Fossil Fuel Profits Roar Back

Fossil Fuel Profits Roar Back
Oil and gas companies' contribution to the S&P 500 Index's earnings has nearly doubled from a year ago.

Oil and gas companies’ contribution to the S&P 500 Index’s earnings has nearly doubled from a year ago as high commodity prices and spending discipline spur record profits while sectors like technology face recessionary headwinds. 

Energy now represents more than 10% of the S&P 500’s estimated net income, up from 6.5% at the same time last year, according to data compiled by Bloomberg. Still, energy makes up only 5.3% of the index’s market capitalization even after a dramatic run-up in oil producers’ stock prices last year. 

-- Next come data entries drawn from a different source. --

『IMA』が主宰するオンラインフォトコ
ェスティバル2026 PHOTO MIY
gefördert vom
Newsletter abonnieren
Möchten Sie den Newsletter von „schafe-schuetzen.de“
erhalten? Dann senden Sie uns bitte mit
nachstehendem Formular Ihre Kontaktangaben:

Analysts expect energy companies’ earnings to stay strong. Even though oil and gas prices have pulled back since the early phases of Russia’s invasion of Ukraine, they’re still higher than they’ve been for much of the past decade. And most producers declined to increase capital spending and ramp up output last year — contrary to the wishes of President Joe Biden — and instead used the windfall to pay back debt and return more cash to shareholders. 

The strategy may not have pleased politicians or consumers, but it has succeeded in rehabilitating the energy sector in investors’ eyes after a decade of underperformance. And there may be more to come, especially as investors look for cash-yielding stocks to weather a potential US recession.